**BLOCO DE TEXTO**.
_ _ _ _ _ _ _

Proposição 1. A nossa mente, algumas vezes, age; outras, na verdade padece. Mais especificamente, à medida que tem ideias adequadas, ela necessariamente age; à medida que tem ideias inadequadas, ela necessariamente padece. (SPINOZA, E III, Prop. 1, p. 165).

Assim, a mente, que tem o poder de pensar e formar ideias adequadas, necessita desligar o afeto da causa externa e ligá-lo a outros pensamentos:

Um afeto que é uma paixão deixa de ser uma paixão assim que formamos dele uma ideia clara e distinta. Demonstração: Um afeto que é uma paixão é uma ideia confusa. [...] Se, pois, formamos uma ideia clara e distinta desse afeto não haverá entre essa ideia e o próprio afeto, enquanto referido exclusivamente à mente, senão uma distinção de razão. [...] O afeto deixará, portanto, de ser uma paixão. [...] Corolário: Portanto, um afeto está tanto mais sob nosso poder, e a mente padece tanto menos, por sua causa, quanto mais nós o conhecemos. (SPINOZA, EV, P3, p. 371).

Assim, a cura dos afetos, das paixões tristes, está no conhecimento que podemos ter deles, de suas causas, e constituímos formas de enfrentá-lo, com paixões alegres. Mas esse enfrentamento exige que se evite a flutuação do ânimo (flutuatio animi).

1: O corpo humano pode ser afetado de muitas maneiras, pelas quais sua potência de agir é aumentada ou diminuída, enquanto outras tantas tornam sua potência de agir nem maior nem menor. (SPINOZA, EIII, P1, p. 164).

2: O corpo humano pode sofrer muitas mudanças, sem deixar, entretanto, de preservar as impressões ou os traços dos objetos e, consequentemente, as mesmas imagens das coisas. (SPINOZA, EIII, P 2, p. 165).

_ _ _ _ _ _ _

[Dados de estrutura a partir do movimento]

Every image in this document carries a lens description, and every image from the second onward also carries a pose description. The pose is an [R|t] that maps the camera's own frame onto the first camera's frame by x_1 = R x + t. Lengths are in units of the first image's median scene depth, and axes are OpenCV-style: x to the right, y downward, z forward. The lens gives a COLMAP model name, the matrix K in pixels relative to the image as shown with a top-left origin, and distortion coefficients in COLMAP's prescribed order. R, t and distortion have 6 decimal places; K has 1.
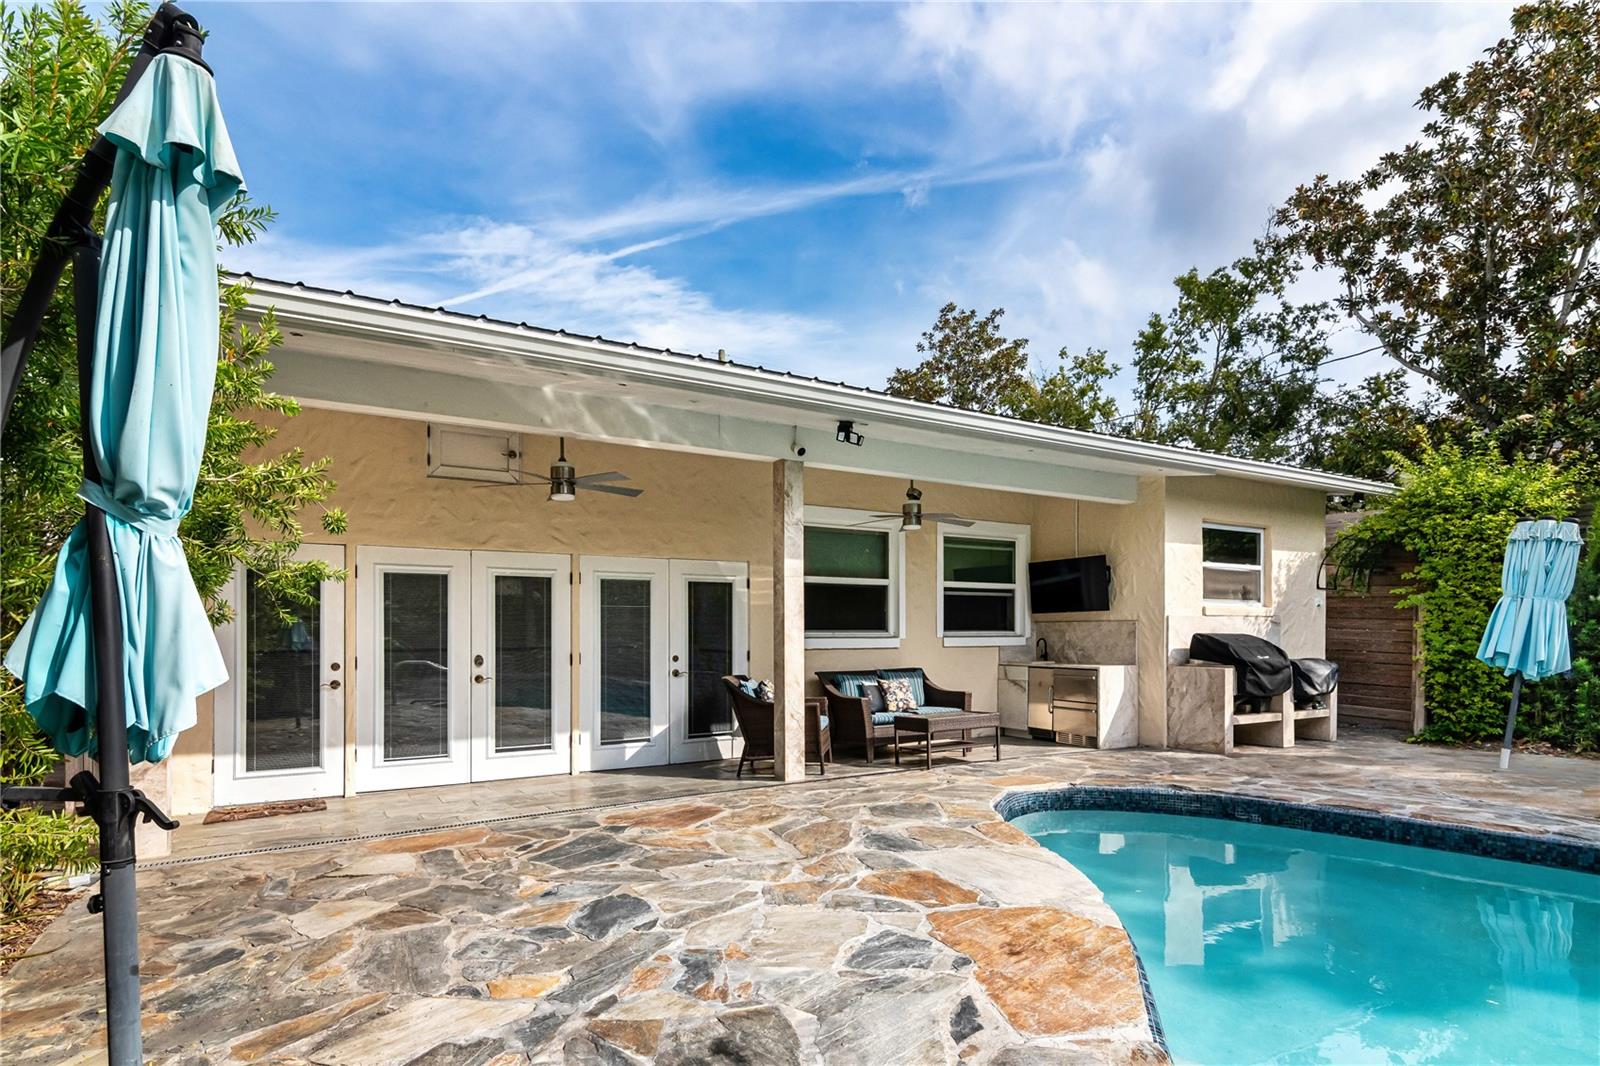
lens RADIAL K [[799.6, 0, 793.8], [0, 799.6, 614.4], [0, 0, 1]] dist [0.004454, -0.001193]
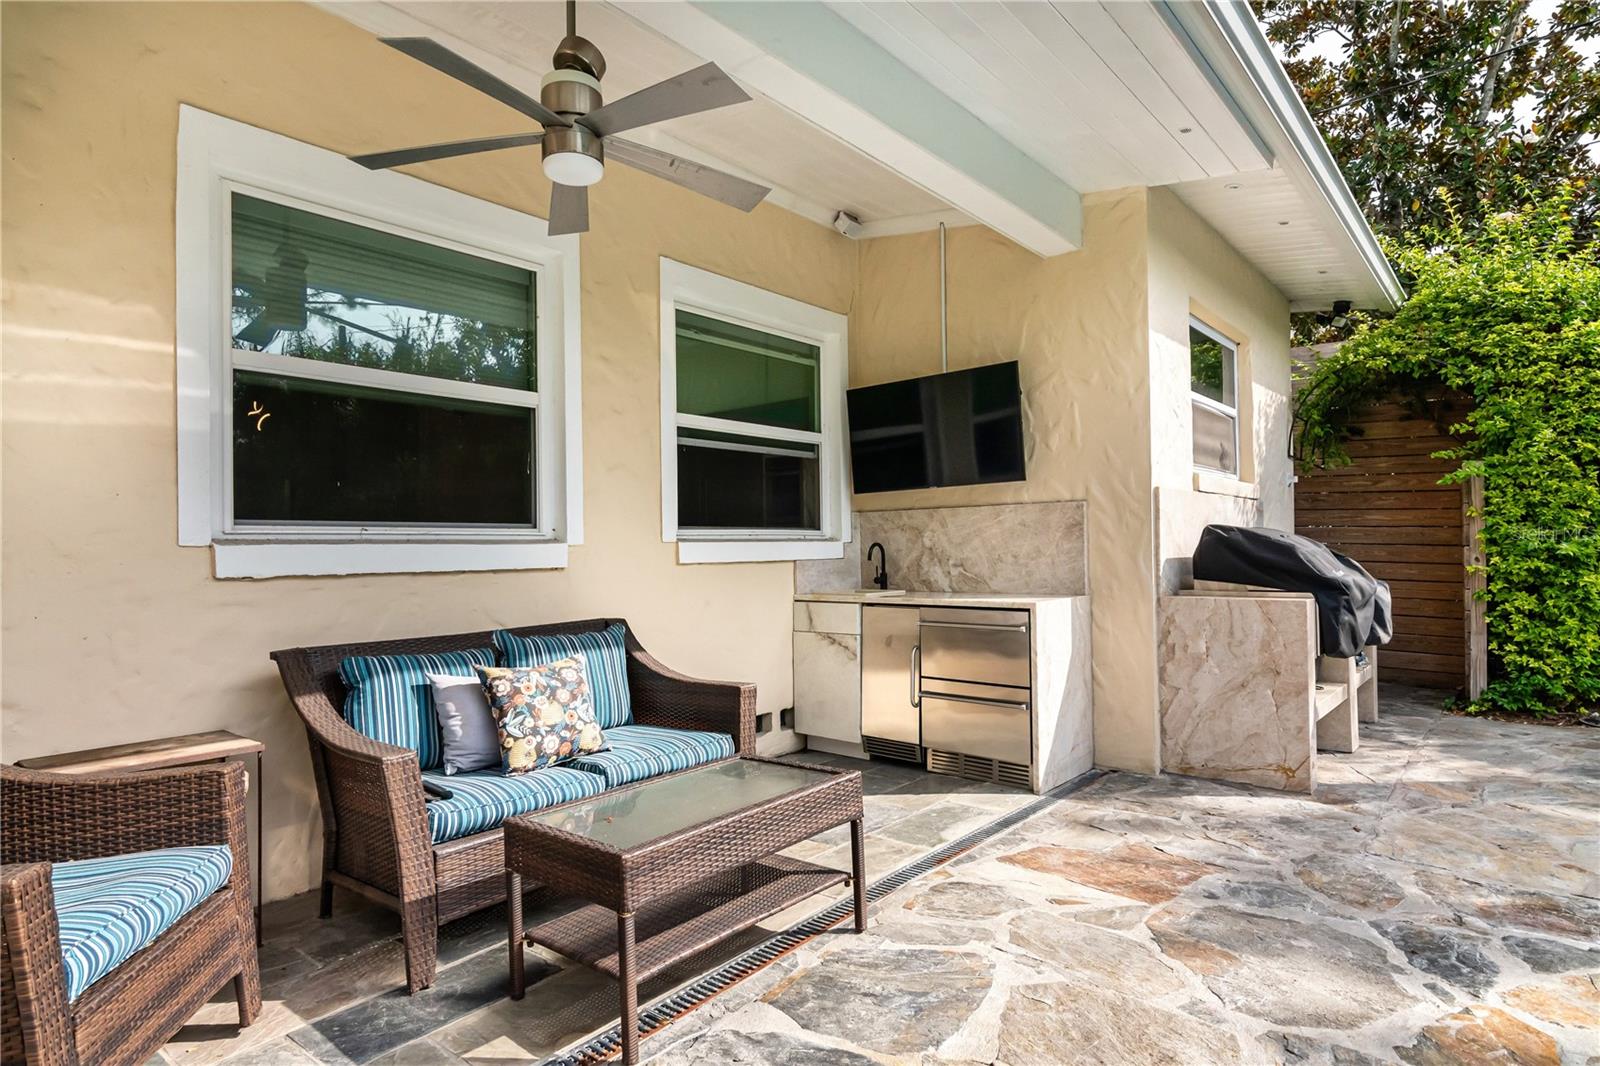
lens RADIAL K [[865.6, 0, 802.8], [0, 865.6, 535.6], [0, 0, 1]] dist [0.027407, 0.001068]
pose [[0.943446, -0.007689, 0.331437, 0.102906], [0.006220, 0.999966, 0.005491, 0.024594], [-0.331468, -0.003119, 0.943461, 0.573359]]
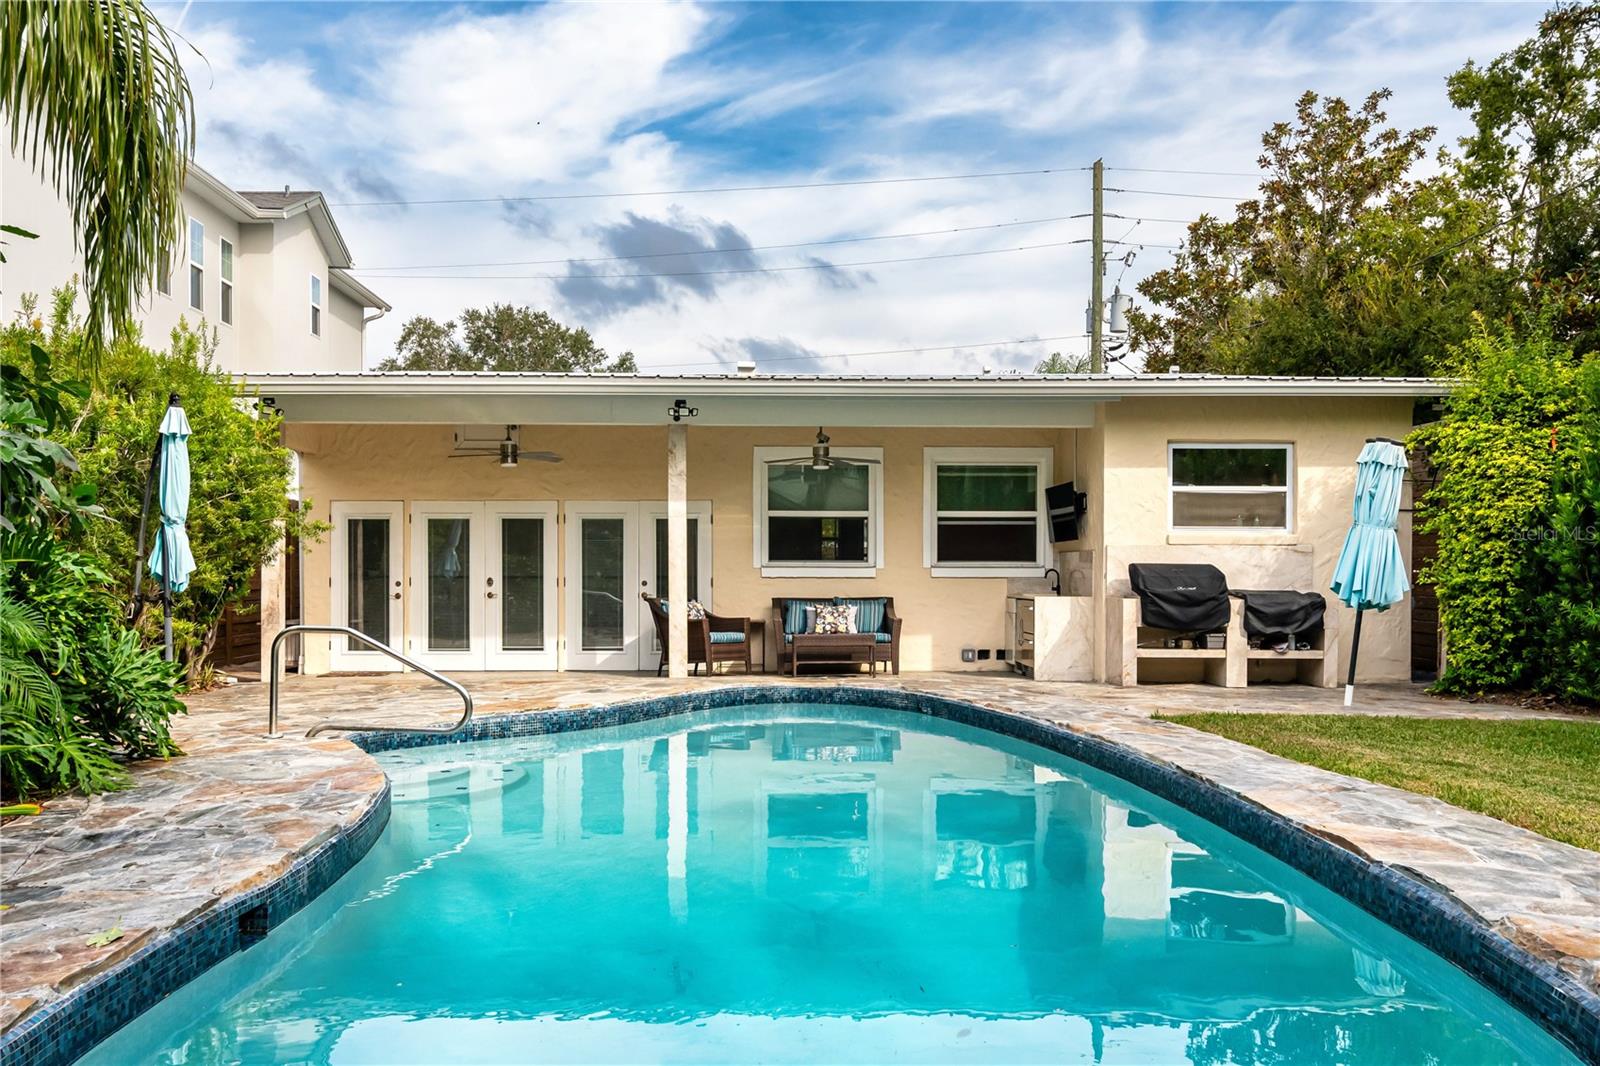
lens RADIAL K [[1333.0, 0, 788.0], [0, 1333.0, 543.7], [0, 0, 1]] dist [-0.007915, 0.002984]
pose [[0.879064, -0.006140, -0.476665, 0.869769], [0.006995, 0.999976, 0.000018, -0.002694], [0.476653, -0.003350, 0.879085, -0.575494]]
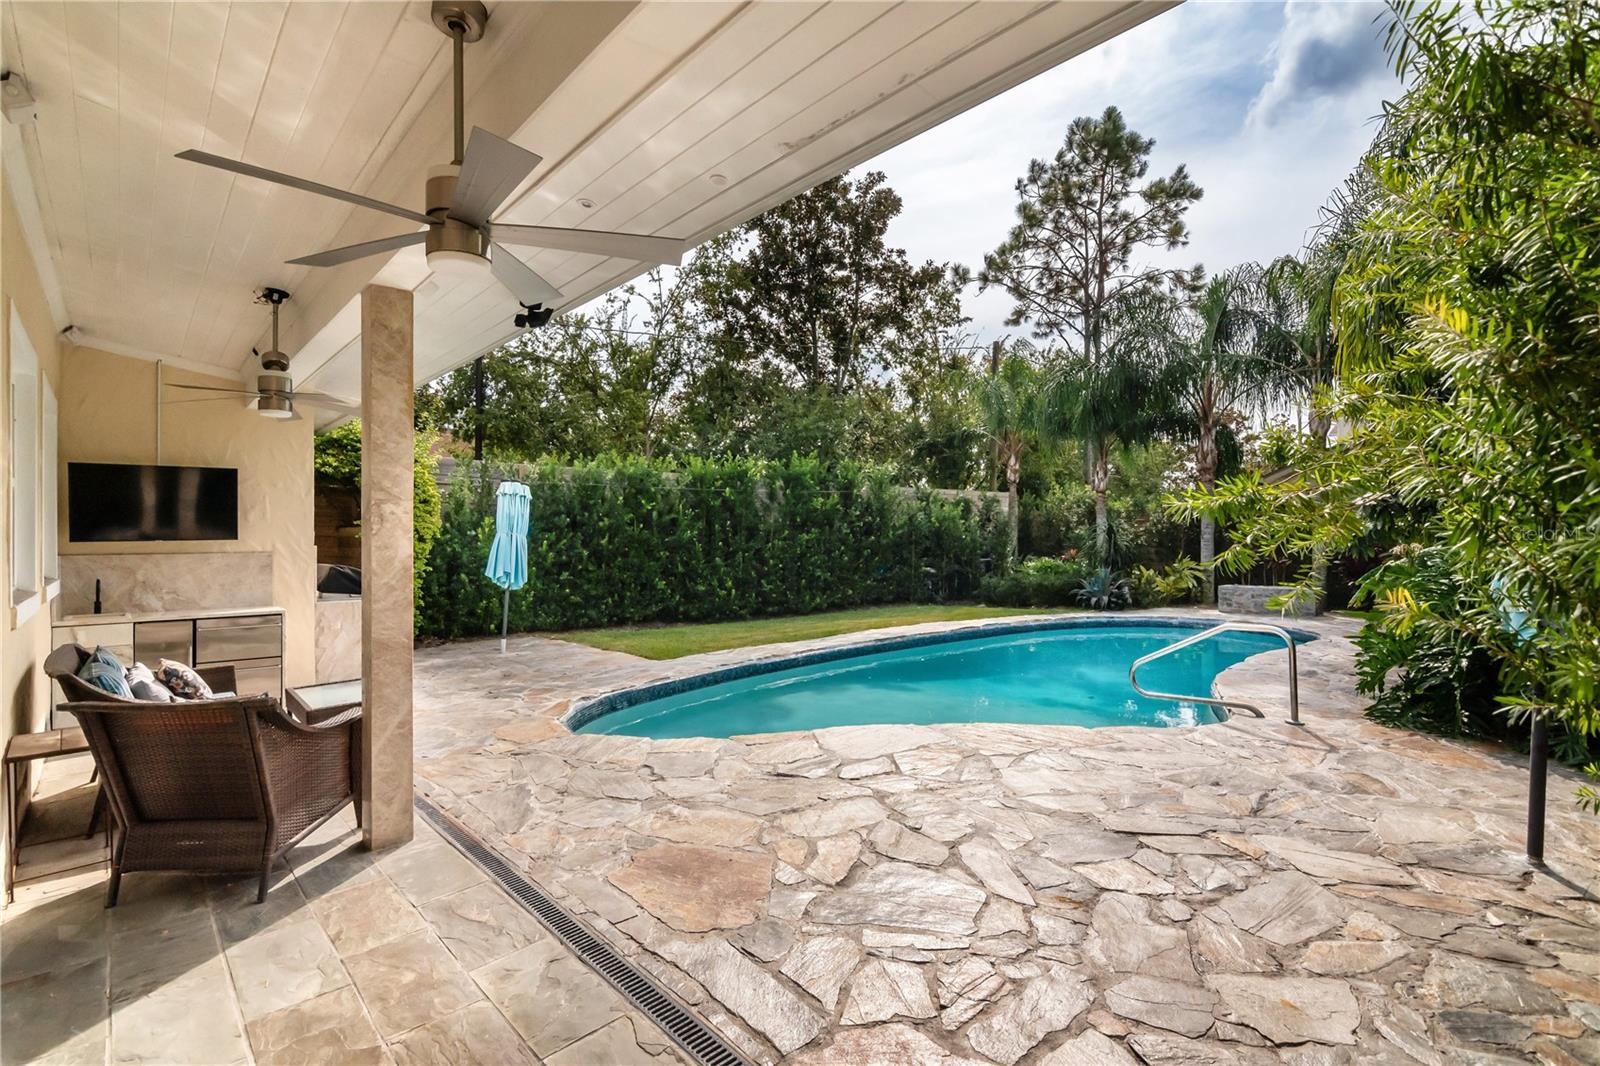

_ _ _ _ _ _ _

**O QUE FAZER**.
No texto sobre os afetos, em que momento um afeto que é uma paixão deixa de ser uma paixão? Baseie-se somente no texto.

**RESPOSTA**.
Assim que formamos dele uma ideia clara e distinta.